Senado aprova política nacional para valorizar a docência
Projeto cria política nacional para incentivar licenciaturas e reduzir falta de docentes na educação básica

O Senado Federal aprovou nesta quarta-feira (17) o Projeto de Lei (PL) 3824/2023, que cria a Política Nacional de Indução à Docência na Educação Básica, iniciativa voltada a enfrentar a escassez de professores nas redes públicas de ensino. O texto segue agora para sanção do presidente Luiz Inácio Lula da Silva.
A proposta prevê a concessão de bolsas de estudo para alunos com alto desempenho no Enem que ingressarem em cursos presenciais de licenciatura. Além disso, estabelece apoio financeiro para egressos que optarem por atuar em localidades com déficit de profissionais da educação.
De acordo com o projeto, os estudantes beneficiados deverão cumprir atividades obrigatórias nas redes públicas de ensino durante a graduação. As bolsas terão como contrapartida a realização de 400 horas de estágio supervisionado e 320 horas de atividades de extensão acadêmica. Após a formação, o bolsista deverá permanecer por, no mínimo, dois anos na educação básica pública.

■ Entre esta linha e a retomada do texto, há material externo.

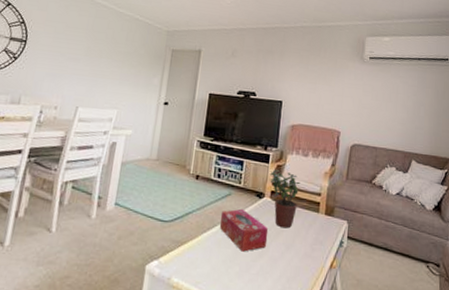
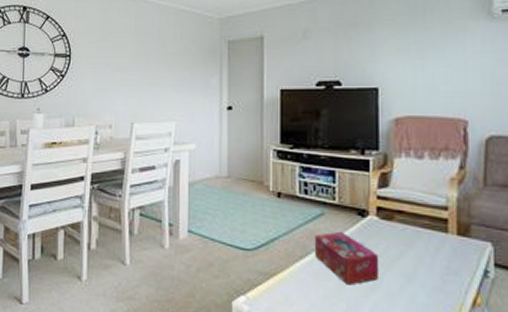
potted plant: present [270,169,300,229] -> none [373,178,417,255]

Relatora da matéria, a senadora Dorinha Seabra (União-TO) destacou que o objetivo central da política é tornar a carreira docente mais atrativa e estimular a permanência dos profissionais na sala de aula. Segundo ela, o país enfrenta um problema histórico, marcado pelo baixo interesse dos jovens pelas licenciaturas e pela evasão de professores da profissão após poucos anos de atuação.
A regulamentação do programa ficará sob responsabilidade do Ministério da Educação (MEC), que definirá os critérios de elegibilidade das instituições de ensino superior participantes. A distribuição das bolsas priorizará áreas do conhecimento com maior carência de docentes, com base em estudos e pesquisas oficiais.

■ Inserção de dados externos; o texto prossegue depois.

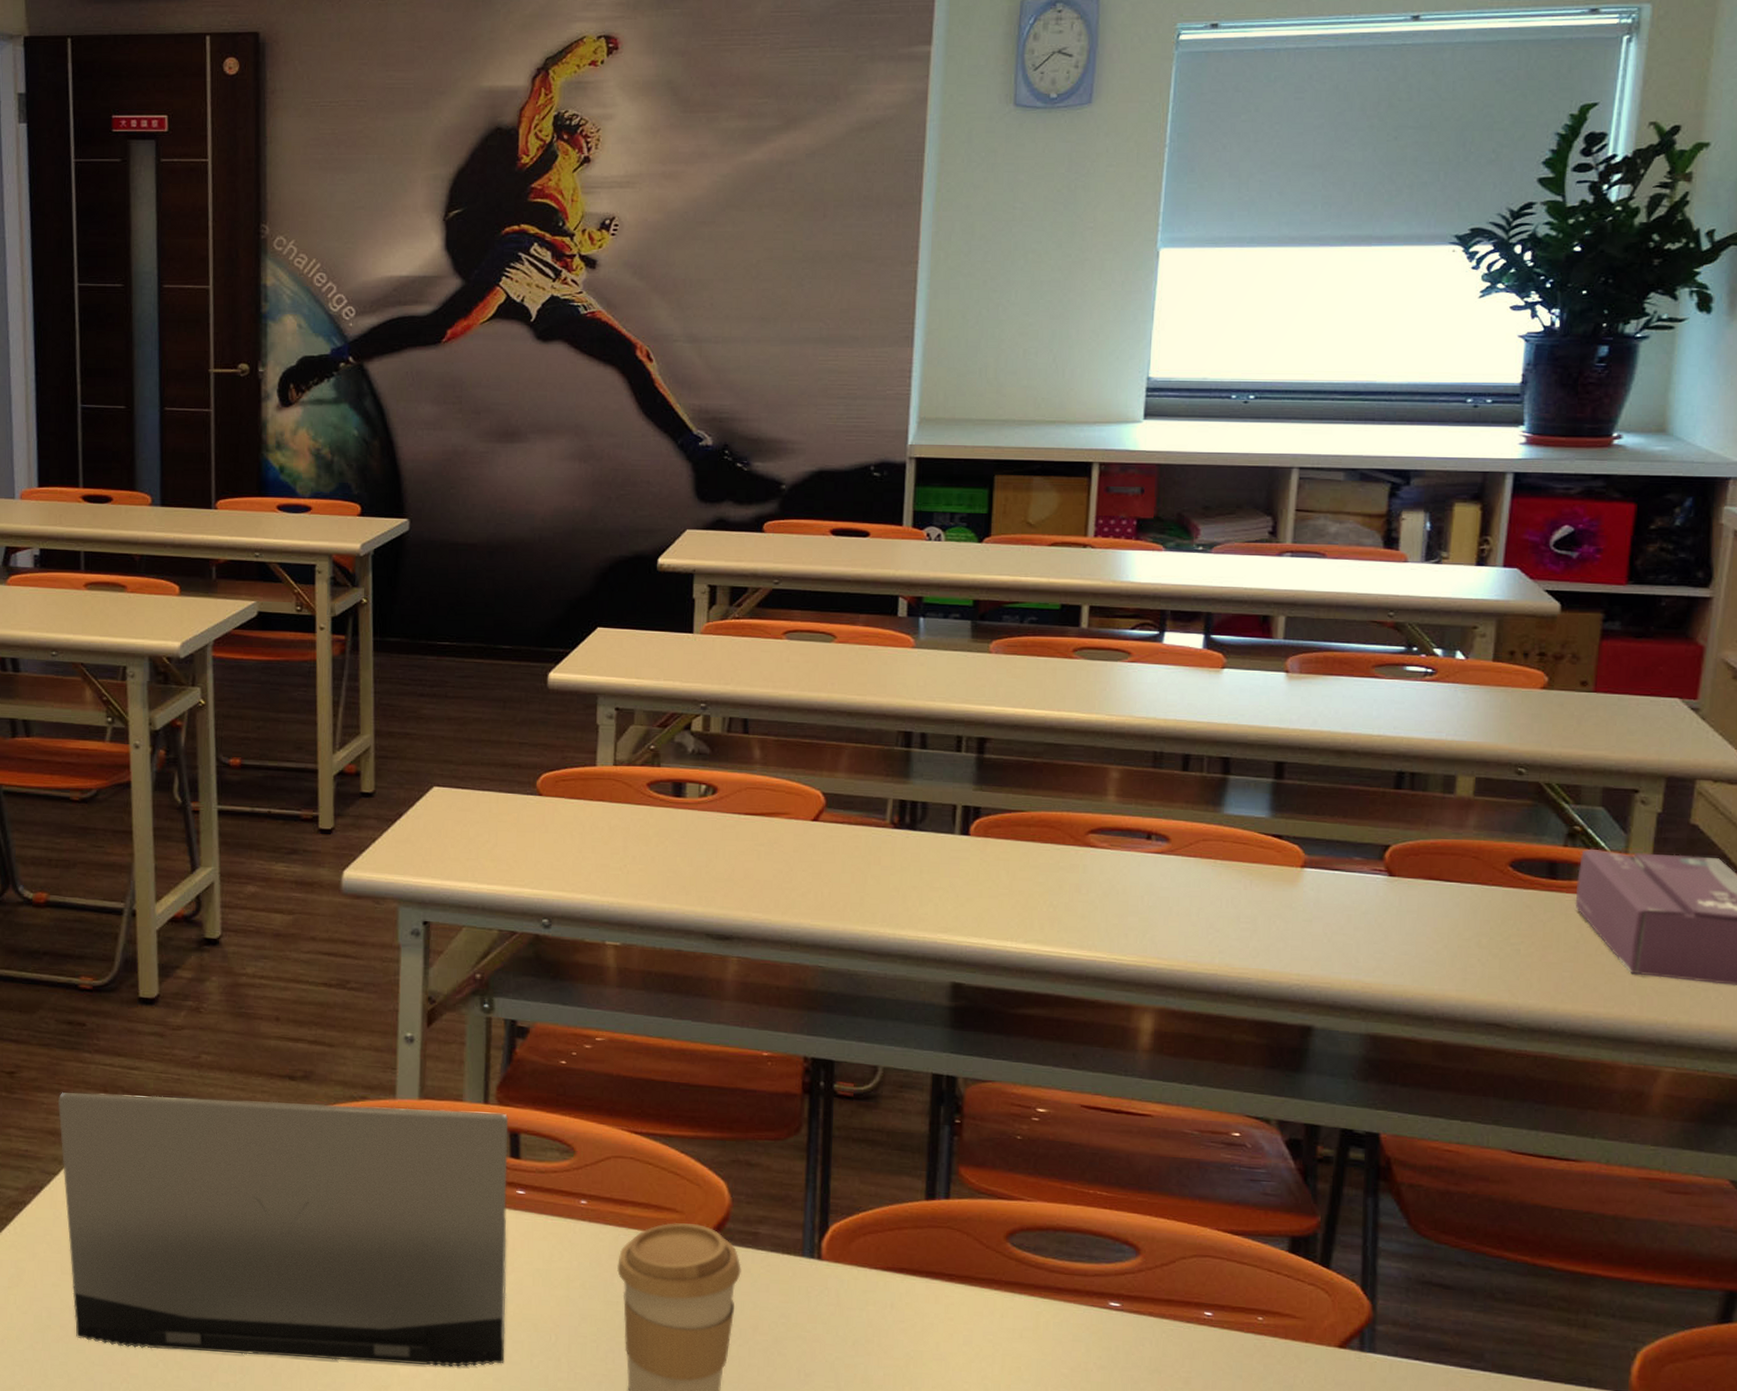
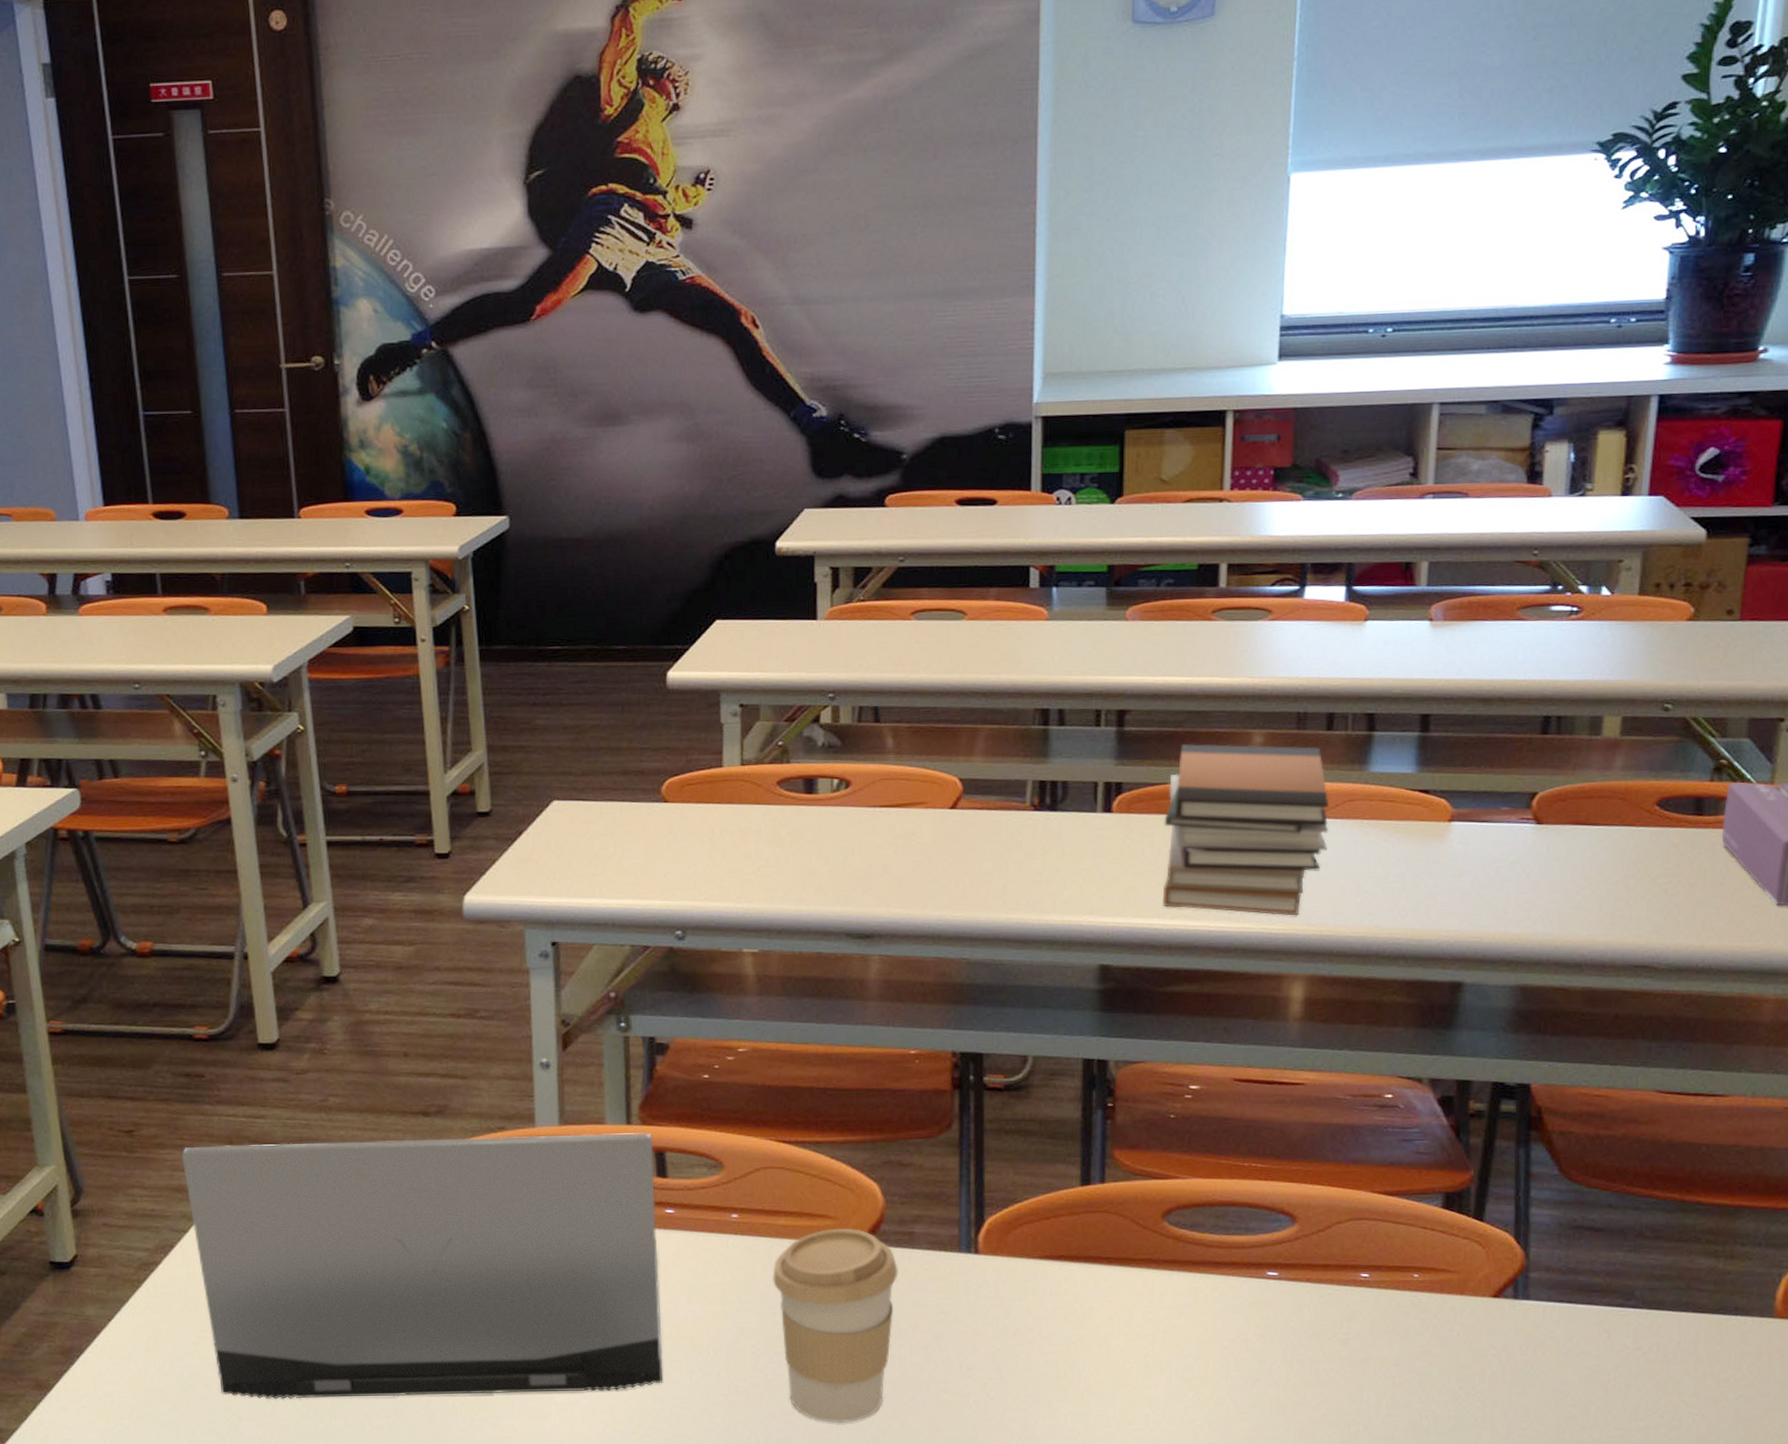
book stack: none [1016,775,1183,949] -> present [1163,743,1329,916]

Estados e municípios interessados em aderir ao programa deverão realizar diagnósticos locais sobre a falta de professores e se comprometer com a contratação dos profissionais durante o período da bolsa. As redes de ensino também precisarão aderir à Prova Nacional de Docentes (PND), avaliação anual que auxiliará no planejamento da força de trabalho e na realização de concursos públicos mais frequentes e previsíveis.
O texto aprovado ainda estabelece que a política será monitorada de forma contínua, com a participação de especialistas, fóruns de formação docente, entidades representativas, gestores educacionais e organizações da sociedade civil.